Ma naissance
En ce mois d’octobre, la brise qui flottait dans cette nuit calme et aveuglante était tout à fait douce et agréable. Le voile aveuglant de l’obscurité estompait les couleurs chaleureuses de l’automne qui gagnaient peu à peu les terres de la région endormie à cette heure avancée. Le seul bâtiment encore éclairé dans cette mosaïque noire allait être lieu d’un miracle.
Mère sentait la vie se réveiller en elle et campait déjà depuis un moment sur sa couchette, allongée par-dessus les draps pour ressentir la fraîcheur ambiante. L’évènement semblait imminent pour elle ; elle le savait aussi bien qu’elle sentait les mouvements répétitifs de plus en plus acharnés. Sa conscience était en alerte mais la seule chose dont elle était capable était d’insister auprès de la sage-femme qui lui faisait face et qui la regardait d’un air apaisant, ce qui n‘était pas approprié aux circonstances.
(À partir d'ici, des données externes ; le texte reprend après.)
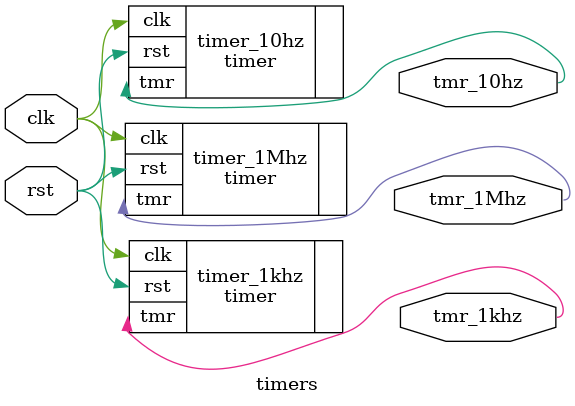
<source format=v>


module timers
  (
  input clk,
  input rst,
  output tmr_1Mhz,
  output tmr_1khz,
  //output tmr_100hz,
  output tmr_10hz
  //output tmr_1hz
  );

  // Connect a 1Mhz timer
  timer #(
    .PERIOD(50) )
    timer_1Mhz (
    .clk(clk),
    .rst(rst),
    .tmr(tmr_1Mhz) );

  // Connect a 1khz timer (timestamp)
  timer #(
    .PERIOD(50000) )
    timer_1khz (
    .clk(clk),
    .rst(rst),
    .tmr(tmr_1khz) );

  /*
  // Connect a 100hz timer (future use)
  timer #(
    .PERIOD(500000) )
    timer_100hz (
    .clk(clk),
    .rst(rst),
    .tmr(tmr_100hz) );
  */

  // Connect a 10hz timer (debugging)
  timer #(
    .PERIOD(5000000) )
    timer_10hz (
    .clk(clk),
    .rst(rst),
    .tmr(tmr_10hz) );

  /*
  // Connect a 1hz timer (future use)
  timer #(
    .PERIOD(50000000) )
    timer_1hz (
    .clk(clk),
    .rst(rst),
    .tmr(tmr_1hz) );
  */

endmodule




</source>
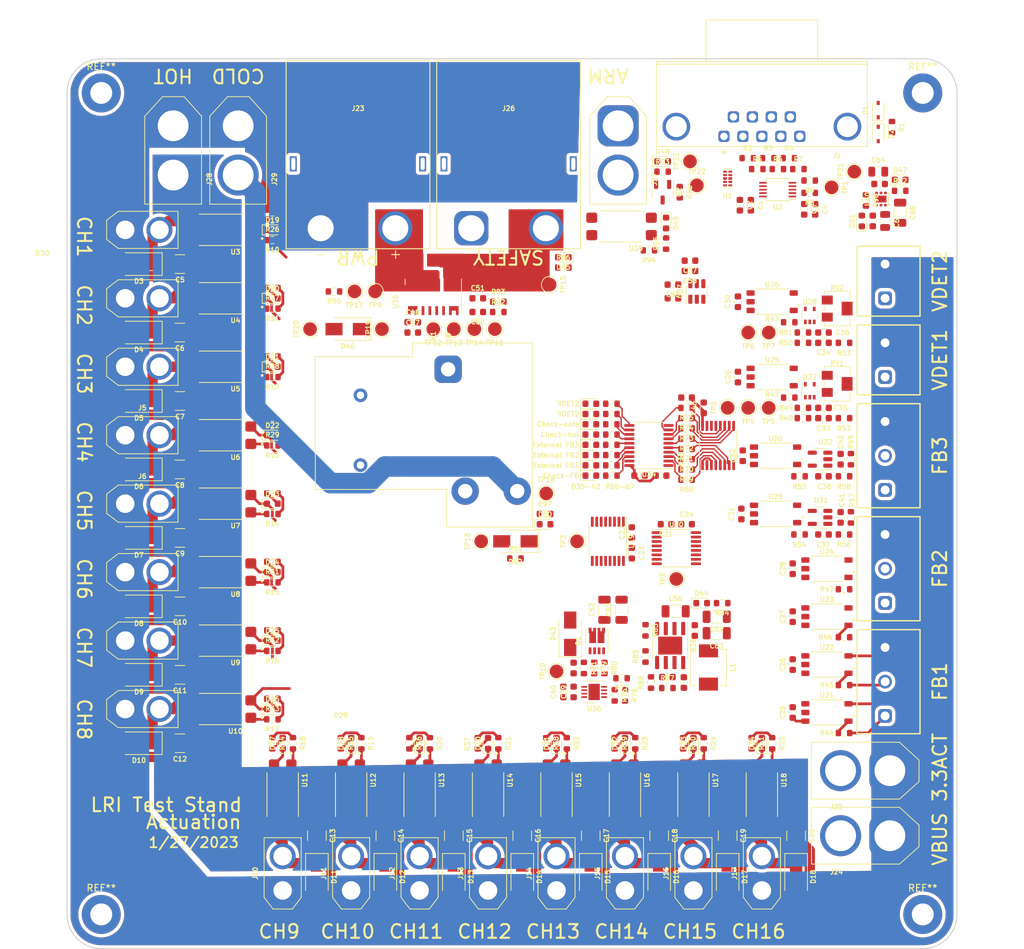
<source format=kicad_pcb>
(kicad_pcb (version 20211014) (generator pcbnew)

  (general
    (thickness 1.6)
  )

  (paper "A4")
  (layers
    (0 "F.Cu" signal)
    (1 "In1.Cu" signal)
    (2 "In2.Cu" signal)
    (31 "B.Cu" signal)
    (32 "B.Adhes" user "B.Adhesive")
    (33 "F.Adhes" user "F.Adhesive")
    (34 "B.Paste" user)
    (35 "F.Paste" user)
    (36 "B.SilkS" user "B.Silkscreen")
    (37 "F.SilkS" user "F.Silkscreen")
    (38 "B.Mask" user)
    (39 "F.Mask" user)
    (40 "Dwgs.User" user "User.Drawings")
    (41 "Cmts.User" user "User.Comments")
    (42 "Eco1.User" user "User.Eco1")
    (43 "Eco2.User" user "User.Eco2")
    (44 "Edge.Cuts" user)
    (45 "Margin" user)
    (46 "B.CrtYd" user "B.Courtyard")
    (47 "F.CrtYd" user "F.Courtyard")
    (48 "B.Fab" user)
    (49 "F.Fab" user)
    (50 "User.1" user)
    (51 "User.2" user)
    (52 "User.3" user)
    (53 "User.4" user)
    (54 "User.5" user)
    (55 "User.6" user)
    (56 "User.7" user)
    (57 "User.8" user)
    (58 "User.9" user)
  )

  (setup
    (stackup
      (layer "F.SilkS" (type "Top Silk Screen"))
      (layer "F.Paste" (type "Top Solder Paste"))
      (layer "F.Mask" (type "Top Solder Mask") (thickness 0.01))
      (layer "F.Cu" (type "copper") (thickness 0.035))
      (layer "dielectric 1" (type "core") (thickness 0.48) (material "FR4") (epsilon_r 4.5) (loss_tangent 0.02))
      (layer "In1.Cu" (type "copper") (thickness 0.035))
      (layer "dielectric 2" (type "prepreg") (thickness 0.48) (material "FR4") (epsilon_r 4.5) (loss_tangent 0.02))
      (layer "In2.Cu" (type "copper") (thickness 0.035))
      (layer "dielectric 3" (type "core") (thickness 0.48) (material "FR4") (epsilon_r 4.5) (loss_tangent 0.02))
      (layer "B.Cu" (type "copper") (thickness 0.035))
      (layer "B.Mask" (type "Bottom Solder Mask") (thickness 0.01))
      (layer "B.Paste" (type "Bottom Solder Paste"))
      (layer "B.SilkS" (type "Bottom Silk Screen"))
      (copper_finish "None")
      (dielectric_constraints no)
    )
    (pad_to_mask_clearance 0.05)
    (aux_axis_origin 80 40)
    (pcbplotparams
      (layerselection 0x00010fc_ffffffff)
      (disableapertmacros false)
      (usegerberextensions false)
      (usegerberattributes true)
      (usegerberadvancedattributes true)
      (creategerberjobfile true)
      (svguseinch false)
      (svgprecision 6)
      (excludeedgelayer true)
      (plotframeref false)
      (viasonmask false)
      (mode 1)
      (useauxorigin false)
      (hpglpennumber 1)
      (hpglpenspeed 20)
      (hpglpendiameter 15.000000)
      (dxfpolygonmode true)
      (dxfimperialunits true)
      (dxfusepcbnewfont true)
      (psnegative false)
      (psa4output false)
      (plotreference true)
      (plotvalue true)
      (plotinvisibletext false)
      (sketchpadsonfab false)
      (subtractmaskfromsilk false)
      (outputformat 1)
      (mirror false)
      (drillshape 1)
      (scaleselection 1)
      (outputdirectory "")
    )
  )

  (net 0 "")
  (net 1 "+3.3V")
  (net 2 "GND")
  (net 3 "GNDPWR")
  (net 4 "3.3V_ACT")
  (net 5 "Net-(C33-Pad2)")
  (net 6 "Net-(C34-Pad1)")
  (net 7 "Net-(C33-Pad1)")
  (net 8 "VBUS")
  (net 9 "Net-(C41-Pad1)")
  (net 10 "Net-(C42-Pad1)")
  (net 11 "+5V")
  (net 12 "/ENERGIZE")
  (net 13 "Net-(D3-Pad1)")
  (net 14 "Net-(D4-Pad1)")
  (net 15 "Net-(D5-Pad1)")
  (net 16 "Net-(D6-Pad1)")
  (net 17 "Net-(D7-Pad1)")
  (net 18 "Net-(D8-Pad1)")
  (net 19 "Net-(D9-Pad1)")
  (net 20 "Net-(D10-Pad1)")
  (net 21 "Net-(D11-Pad1)")
  (net 22 "Net-(D12-Pad1)")
  (net 23 "Net-(D13-Pad1)")
  (net 24 "Net-(D14-Pad1)")
  (net 25 "Net-(D15-Pad1)")
  (net 26 "Net-(D16-Pad1)")
  (net 27 "Net-(D17-Pad1)")
  (net 28 "Net-(D18-Pad1)")
  (net 29 "/Actuator Channels/ACT_CH1")
  (net 30 "Net-(D19-Pad2)")
  (net 31 "/Actuator Channels/ACT_CH2")
  (net 32 "Net-(D20-Pad2)")
  (net 33 "/Actuator Channels/ACT_CH3")
  (net 34 "Net-(D21-Pad2)")
  (net 35 "/Actuator Channels/ACT_CH4")
  (net 36 "Net-(D22-Pad2)")
  (net 37 "/Actuator Channels/ACT_CH5")
  (net 38 "Net-(D23-Pad2)")
  (net 39 "/Actuator Channels/ACT_CH6")
  (net 40 "Net-(D24-Pad2)")
  (net 41 "/Actuator Channels/ACT_CH7")
  (net 42 "Net-(D25-Pad2)")
  (net 43 "/Actuator Channels/ACT_CH8")
  (net 44 "Net-(D26-Pad2)")
  (net 45 "/Actuator Channels/ACT_CH9")
  (net 46 "Net-(D27-Pad2)")
  (net 47 "/Actuator Channels/ACT_CH10")
  (net 48 "Net-(D28-Pad2)")
  (net 49 "/Actuator Channels/ACT_CH11")
  (net 50 "Net-(D29-Pad2)")
  (net 51 "/Actuator Channels/ACT_CH12")
  (net 52 "Net-(D30-Pad2)")
  (net 53 "/Actuator Channels/ACT_CH13")
  (net 54 "Net-(D31-Pad2)")
  (net 55 "/Actuator Channels/ACT_CH14")
  (net 56 "Net-(D32-Pad2)")
  (net 57 "/Actuator Channels/ACT_CH15")
  (net 58 "Net-(D33-Pad2)")
  (net 59 "/Actuator Channels/ACT_CH16")
  (net 60 "Net-(D34-Pad2)")
  (net 61 "Net-(D35-Pad2)")
  (net 62 "Net-(D36-Pad2)")
  (net 63 "Net-(D37-Pad2)")
  (net 64 "Net-(D38-Pad2)")
  (net 65 "Net-(D39-Pad2)")
  (net 66 "Net-(D40-Pad2)")
  (net 67 "Net-(D41-Pad2)")
  (net 68 "Net-(D42-Pad2)")
  (net 69 "VDC")
  (net 70 "Net-(D44-Pad2)")
  (net 71 "Net-(D45-Pad2)")
  (net 72 "/Power/COIL+")
  (net 73 "/Power/COIL-")
  (net 74 "Net-(D47-Pad2)")
  (net 75 "Net-(D48-Pad2)")
  (net 76 "Net-(D49-Pad1)")
  (net 77 "Net-(D49-Pad2)")
  (net 78 "Net-(D50-Pad2)")
  (net 79 "Net-(D51-Pad2)")
  (net 80 "/SCL+")
  (net 81 "/SCL-")
  (net 82 "/SDA+")
  (net 83 "/SDA-")
  (net 84 "Net-(J1-PadSH)")
  (net 85 "Net-(J18-Pad2)")
  (net 86 "Net-(J19-Pad2)")
  (net 87 "Net-(J20-Pad2)")
  (net 88 "Net-(J22-Pad1)")
  (net 89 "Vdrive")
  (net 90 "Net-(C34-Pad2)")
  (net 91 "Net-(Q1-Pad1)")
  (net 92 "Net-(Q1-Pad2)")
  (net 93 "Net-(Q1-Pad4)")
  (net 94 "/SDA")
  (net 95 "/SCL")
  (net 96 "Net-(R10-Pad2)")
  (net 97 "Net-(R11-Pad2)")
  (net 98 "Net-(R12-Pad2)")
  (net 99 "Net-(R13-Pad2)")
  (net 100 "Net-(R14-Pad2)")
  (net 101 "Net-(R15-Pad2)")
  (net 102 "Net-(R16-Pad2)")
  (net 103 "Net-(R17-Pad2)")
  (net 104 "Net-(R18-Pad2)")
  (net 105 "Net-(R19-Pad2)")
  (net 106 "Net-(R20-Pad2)")
  (net 107 "Net-(R21-Pad2)")
  (net 108 "Net-(R22-Pad2)")
  (net 109 "Net-(R23-Pad2)")
  (net 110 "Net-(R24-Pad2)")
  (net 111 "Net-(R25-Pad2)")
  (net 112 "Net-(R42-Pad1)")
  (net 113 "Net-(R42-Pad2)")
  (net 114 "Net-(R43-Pad1)")
  (net 115 "Net-(R43-Pad2)")
  (net 116 "Net-(R44-Pad1)")
  (net 117 "Net-(R45-Pad1)")
  (net 118 "Net-(R46-Pad1)")
  (net 119 "Net-(R47-Pad1)")
  (net 120 "Net-(R54-Pad1)")
  (net 121 "Net-(R54-Pad2)")
  (net 122 "Net-(R55-Pad1)")
  (net 123 "/Feedback Channels/FB_CH1_LED")
  (net 124 "/Feedback Channels/FB_CH2_LED")
  (net 125 "/Feedback Channels/FB_CH3_LED")
  (net 126 "/Feedback Channels/FB_CH4_LED")
  (net 127 "/Feedback Channels/FB_CH5_LED")
  (net 128 "/Feedback Channels/FB_CH6_LED")
  (net 129 "/Feedback Channels/FB_CH7_LED")
  (net 130 "/Feedback Channels/FB_CH0_LED")
  (net 131 "/Feedback Channels/FB_CH1")
  (net 132 "/Feedback Channels/FB_CH2")
  (net 133 "Net-(R68-Pad1)")
  (net 134 "/Feedback Channels/FB_CH3")
  (net 135 "Net-(R69-Pad1)")
  (net 136 "/Feedback Channels/FB_CH4")
  (net 137 "Net-(R70-Pad1)")
  (net 138 "/Feedback Channels/FB_CH5")
  (net 139 "Net-(R71-Pad1)")
  (net 140 "/Feedback Channels/FB_CH6")
  (net 141 "Net-(R72-Pad1)")
  (net 142 "/Feedback Channels/FB_CH7")
  (net 143 "Net-(R73-Pad1)")
  (net 144 "/Feedback Channels/FB_CH0")
  (net 145 "Net-(R74-Pad1)")
  (net 146 "Net-(R76-Pad1)")
  (net 147 "unconnected-(RV1-Pad1)")
  (net 148 "unconnected-(RV2-Pad1)")
  (net 149 "unconnected-(U1-Pad6)")
  (net 150 "unconnected-(U1-Pad7)")
  (net 151 "unconnected-(U1-Pad9)")
  (net 152 "unconnected-(U1-Pad10)")
  (net 153 "Net-(C49-Pad1)")
  (net 154 "Net-(C50-Pad1)")
  (net 155 "Net-(C51-Pad1)")
  (net 156 "Net-(C54-Pad1)")
  (net 157 "Net-(C55-Pad1)")
  (net 158 "Net-(C59-Pad1)")
  (net 159 "Net-(C59-Pad2)")
  (net 160 "Net-(C60-Pad1)")
  (net 161 "Net-(C61-Pad1)")
  (net 162 "VDESAFED")
  (net 163 "Net-(J27-Pad1)")
  (net 164 "VCOLD")
  (net 165 "Net-(J21-Pad1)")
  (net 166 "Net-(R55-Pad2)")
  (net 167 "Net-(R75-Pad1)")
  (net 168 "Net-(R78-Pad1)")
  (net 169 "Net-(R79-Pad2)")
  (net 170 "Net-(R85-Pad1)")
  (net 171 "Net-(R88-Pad2)")
  (net 172 "Net-(R94-Pad2)")
  (net 173 "Net-(TP1-Pad1)")
  (net 174 "Net-(TP2-Pad1)")
  (net 175 "Net-(TP3-Pad1)")
  (net 176 "Net-(TP8-Pad1)")
  (net 177 "Net-(TP13-Pad1)")
  (net 178 "Net-(TP12-Pad1)")
  (net 179 "unconnected-(U36-Pad6)")
  (net 180 "unconnected-(U40-Pad2)")
  (net 181 "unconnected-(U40-Pad3)")
  (net 182 "/Power/PWR_IN")

  (footprint "Resistor_SMD:R_0603_1608Metric" (layer "F.Cu") (at 156.5 128 -90))

  (footprint "Capacitor_SMD:C_0603_1608Metric" (layer "F.Cu") (at 185.5 96))

  (footprint "Capacitor_SMD:C_1210_3225Metric" (layer "F.Cu") (at 121.5 148.5 -90))

  (footprint "Diode_SMD:D_SMA" (layer "F.Cu") (at 85.5 65 180))

  (footprint "LED_SMD:LED_0603_1608Metric" (layer "F.Cu") (at 151.515 95.9))

  (footprint "TestPoint:TestPoint_Pad_D2.0mm" (layer "F.Cu") (at 135.5 105.5 90))

  (footprint "actuation:TLP241A" (layer "F.Cu") (at 97.5 130 180))

  (footprint "actuation:XT30U-M" (layer "F.Cu") (at 83.5 120))

  (footprint "Resistor_SMD:R_0603_1608Metric" (layer "F.Cu") (at 175 135 -90))

  (footprint "TestPoint:TestPoint_Pad_D2.0mm" (layer "F.Cu") (at 120 69 180))

  (footprint "TestPoint:TestPoint_Pad_D2.0mm" (layer "F.Cu") (at 166 50 90))

  (footprint "actuation:1935174" (layer "F.Cu") (at 194.5 93 90))

  (footprint "Capacitor_SMD:C_0603_1608Metric" (layer "F.Cu") (at 135 70 180))

  (footprint "Resistor_SMD:R_0603_1608Metric" (layer "F.Cu") (at 105 88.5 180))

  (footprint "Resistor_SMD:R_0603_1608Metric" (layer "F.Cu") (at 178.835 51.125))

  (footprint "Capacitor_SMD:C_0603_1608Metric" (layer "F.Cu") (at 165.1 126.125 90))

  (footprint "Package_SO:TSSOP-16_4.4x5mm_P0.65mm" (layer "F.Cu") (at 154 105.5 -90))

  (footprint "MountingHole:MountingHole_3.2mm_M3_ISO7380_Pad" (layer "F.Cu") (at 80 40))

  (footprint "Resistor_SMD:R_0603_1608Metric" (layer "F.Cu") (at 195.5 45 -90))

  (footprint "Capacitor_SMD:C_0603_1608Metric" (layer "F.Cu") (at 168 86 90))

  (footprint "Resistor_SMD:R_0603_1608Metric" (layer "F.Cu") (at 189.5 102 90))

  (footprint "Resistor_SMD:R_0603_1608Metric" (layer "F.Cu") (at 182.5 76.5))

  (footprint "TestPoint:TestPoint_Pad_D2.0mm" (layer "F.Cu") (at 131.5 74.5 180))

  (footprint "Connector_AMASS:AMASS_XT60-M_1x02_P7.20mm_Vertical" (layer "F.Cu") (at 100 49 -90))

  (footprint "Resistor_SMD:R_0603_1608Metric" (layer "F.Cu") (at 145 135 -90))

  (footprint "Diode_SMD:D_SMA" (layer "F.Cu") (at 85.5 105 180))

  (footprint "actuation:TLP2366" (layer "F.Cu") (at 178 81.5 180))

  (footprint "Capacitor_SMD:C_1210_3225Metric" (layer "F.Cu") (at 161.5 148.5 -90))

  (footprint "MountingHole:MountingHole_3.2mm_M3_ISO7380_Pad" (layer "F.Cu") (at 80 160))

  (footprint "Resistor_SMD:R_0603_1608Metric" (layer "F.Cu") (at 150.5 124 -90))

  (footprint "Diode_SMD:D_SMA" (layer "F.Cu") (at 131.5 154.5 -90))

  (footprint "Resistor_SMD:R_0603_1608Metric" (layer "F.Cu") (at 160.3 126.125 90))

  (footprint "Capacitor_SMD:C_1210_3225Metric" (layer "F.Cu") (at 91.5 105 180))

  (footprint "Capacitor_SMD:C_0805_2012Metric" (layer "F.Cu") (at 194.5 58.7 -90))

  (footprint "actuation:XT30U-M" (layer "F.Cu") (at 176.5 156.5 90))

  (footprint "Resistor_SMD:R_0603_1608Metric" (layer "F.Cu") (at 105 108.5 180))

  (footprint "Capacitor_SMD:C_1210_3225Metric" (layer "F.Cu") (at 131.5 148.5 -90))

  (footprint "actuation:182-009-213R561" (layer "F.Cu") (at 176.5 44.9255 180))

  (footprint "Resistor_SMD:R_0603_1608Metric" (layer "F.Cu") (at 155 135 -90))

  (footprint "actuation:XT30U-M" (layer "F.Cu") (at 83.5 80))

  (footprint "LED_SMD:LED_0603_1608Metric" (layer "F.Cu") (at 151.515 88.4))

  (footprint "Resistor_SMD:R_0603_1608Metric" (layer "F.Cu") (at 105 128.5 180))

  (footprint "Capacitor_SMD:C_0603_1608Metric" (layer "F.Cu") (at 135 72 180))

  (footprint "Package_DFN_QFN:DFN-8-1EP_3x3mm_P0.5mm_EP1.65x2.38mm" (layer "F.Cu") (at 152 127.5 180))

  (footprint "Resistor_SMD:R_0603_1608Metric" (layer "F.Cu") (at 154.515 86.9 180))

  (footprint "TestPoint:TestPoint_Pad_D2.0mm" (layer "F.Cu") (at 190 51.5 90))

  (footprint "Capacitor_SMD:C_0603_1608Metric" (layer "F.Cu") (at 173.7 93 90))

  (footprint "Resistor_SMD:R_0603_1608Metric" (layer "F.Cu") (at 180.5 73.5))

  (footprint "Resistor_SMD:R_0603_1608Metric" (layer "F.Cu") (at 105 118.5 180))

  (footprint "Capacitor_SMD:C_0603_1608Metric" (layer "F.Cu") (at 163.5 68 180))

  (footprint "Potentiometer_SMD:Potentiometer_Bourns_3224W_Vertical" (layer "F.Cu") (at 187.5 71.5 90))

  (footprint "Capacitor_SMD:C_0603_1608Metric" (layer "F.Cu") (at 149 124 -90))

  (footprint "Resistor_SMD:R_0603_1608Metric" (layer "F.Cu") (at 182.5 75))

  (footprint "Resistor_SMD:R_0603_1608Metric" (layer "F.Cu") (at 154.515 91.4 180))

  (footprint "Resistor_SMD:R_0603_1608Metric" (layer "F.Cu") (at 188.5 96))

  (footprint "actuation:TLP241A" (layer "F.Cu") (at 116.5 142.5 -90))

  (footprint "LED_SMD:LED_0603_1608Metric" (layer "F.Cu") (at 162.5 59 -90))

  (footprint "TestPoint:TestPoint_Pad_D2.0mm" (layer "F.Cu") (at 149.5 105.5 90))

  (footprint "Resistor_SMD:R_0603_1608Metric" (layer "F.Cu") (at 162.5 62 90))

  (footprint "Resistor_SMD:R_0603_1608Metric" (layer "F.Cu") (at 158 135 -90))

  (footprint "Resistor_SMD:R_0603_1608Metric" (layer "F.Cu") (at 188.5 87.5))

  (footprint "Resistor_SMD:R_0603_1608Metric" (layer "F.Cu")
    (tedit 5F68FEEE) (tstamp 2e147a60-a5ed-4887-a1f2-45355b29cfac)
    (at 181.835 51.125)
    (descr "Resistor SMD 0603 (1608 Metric), square (rectangular) end terminal, IPC_7351 nominal, (Body size source: IPC-SM-782 page 72, https://www.pcb-3d.com/wordpress/wp-content/uploads/ipc-sm-782a_amendment_1_and_2.pdf), generated with kicad-footprint-generator")
    (tags "resistor")
    (property "Sheetfile" "actuation.kicad_sch")
    (property "Sheetname" "")
    (path "/89adcb11-484f-42bb-8f10-d735df4bddfb")
    (attr smd)
    (fp_text reference "R7" (at 0 -1.43) (layer "F.SilkS")
      (effects (font (size 0.7 0.7) (thickness 0.15)))
      (tstamp 26cbb31e-7be1-48c2-8432-2f499c5acb58)
    )
    (fp_text value "600R" (at 0 1.43) (layer "F.Fab")
      (effects (font (size 1 1) (thickness 0.15)))
      (tstamp 10d02c5c-2d23-4c68-ba8a-ab3d8d4728cd)
    )
    (fp_
... [1232859 chars truncated]
</source>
Alors le débordement se fit sentir- la goutte d’eau qui fait déborder le vase, plus communément dit- en effet, l’ultime contraction fut sauvage, la laissant échapper un cri étouffé par la douleur.
A ce moment-là, la sage-femme se décida et vint tirer le brancard jusqu’à elle, puis le poussa dans l’allée pavée de blanc à destination de la salle de la création. La double porte céda au passage de l’engin et mère put accéder à son atelier. Le brancard fit un demi-tour et on installa le nécessaire. Une fois prêt, l’action se passa en une poignée de minutes. Je naquis la tête la première, ce qui est pour moi le sens de la vie. En contact avec l’air, ma peau fine et fragile s’adapta. Après un effort considérable, je me retrouvai sur le drap blanc – et non pas sous. Mes poumons neufs s’activèrent et respirèrent, la sensation fut de loin un soulagement. Mes paupières à leur tour s’ouvrirent lentement, l’espace se constitua, devancé par la lumière qui pénétra dans la rétine tel un éclair de feu. L’organe visuel se contracta puis se fit à cette entité lumineuse après neuf mois d’internement.. puis, pour finir, ce fut le corps tout entier, les muscles, qui bougeaient sans raison plus à but expérimental qu’autre chose, les mains qui se crispèrent, les pieds, les bras, qui s’étirèrent.
Des cris, la préparation de la voix. Les pleurs, la préparation du mental, l’affront. Enfin sorti de ce tunnel noir mais protecteur, fondu sur le monde , mon existence s’était élancée et ne retomberait qu’au terme d’une vie.